Changes to the annexes

• Annex 1, Data protection, number 13. The question of whether data stored and files created locally on the IT system used are securely deleted after the digital health application use session is ended even if the person using the session does not explicitly end it has been deleted. Therefore, no proof of this has to be provided. 
• Annex 1, Data protection, number 34. It is made clear that the question of whether the manufacturer has implemented measures for the traceability of changes to data is referring to “personal data stored by the manufacturer”.
• Annex 1, Data security, number 1. The ISMS does not have to proven with a certificate at the request of BfArM until April 1, 2022 (instead of the previous January 1, 2022).

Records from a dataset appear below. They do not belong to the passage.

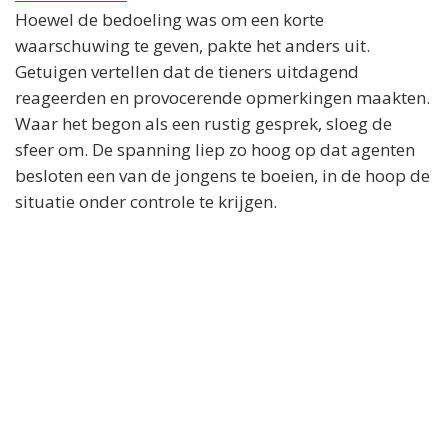
Hoewel de bedoeling was om een korte
waarschuwing te geven, pakte het anders uit.
Getuigen vertellen dat de tieners uitdagend
reageerden en provocerende opmerkingen maakten.
Waar het begon als een rustig gesprek, sloeg de
sfeer om. De spanning liep zo hoog op dat agenten
besloten een van de jongens te boeien, in de hoop de
situatie onder controle te krijgen.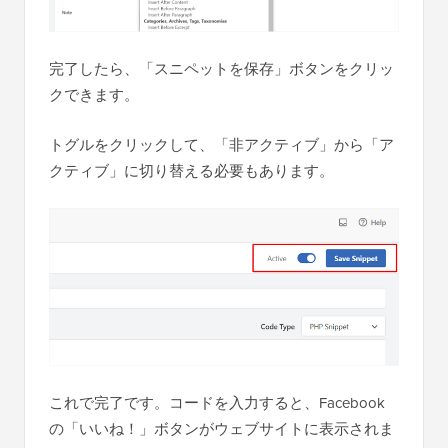
完了したら、「スニペットを保存」ボタンをクリッ
クできます。
トグルをクリックして、「非アクティブ」から「ア
クティブ」に切り替える必要もあります。
これで完了です。コードを入力すると、Facebook
の「いいね！」ボタンがウェブサイトに表示されま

• Annex 1, Data security, number 15a has been added. Digital health applications must support secure digital identity according to § 291 paragraph 8 of SGB V by January 01, 2023. In return, item 6, which required authentication using an electronic health card and contactless interface, was deleted for digital health applications with particularly high protection requirements.
• Annex 2, Interoperability, number 4a has been added with the question of whether profiles created by the manufacturer itself are published.
• Annex 2, Interoperability, number 5 has been added. The digital health application should make it possible (with the consent of the insured person) to transmit data to the ePA, including automatically. This automated mechanism should be configurable and end as soon as the prescribed period ends.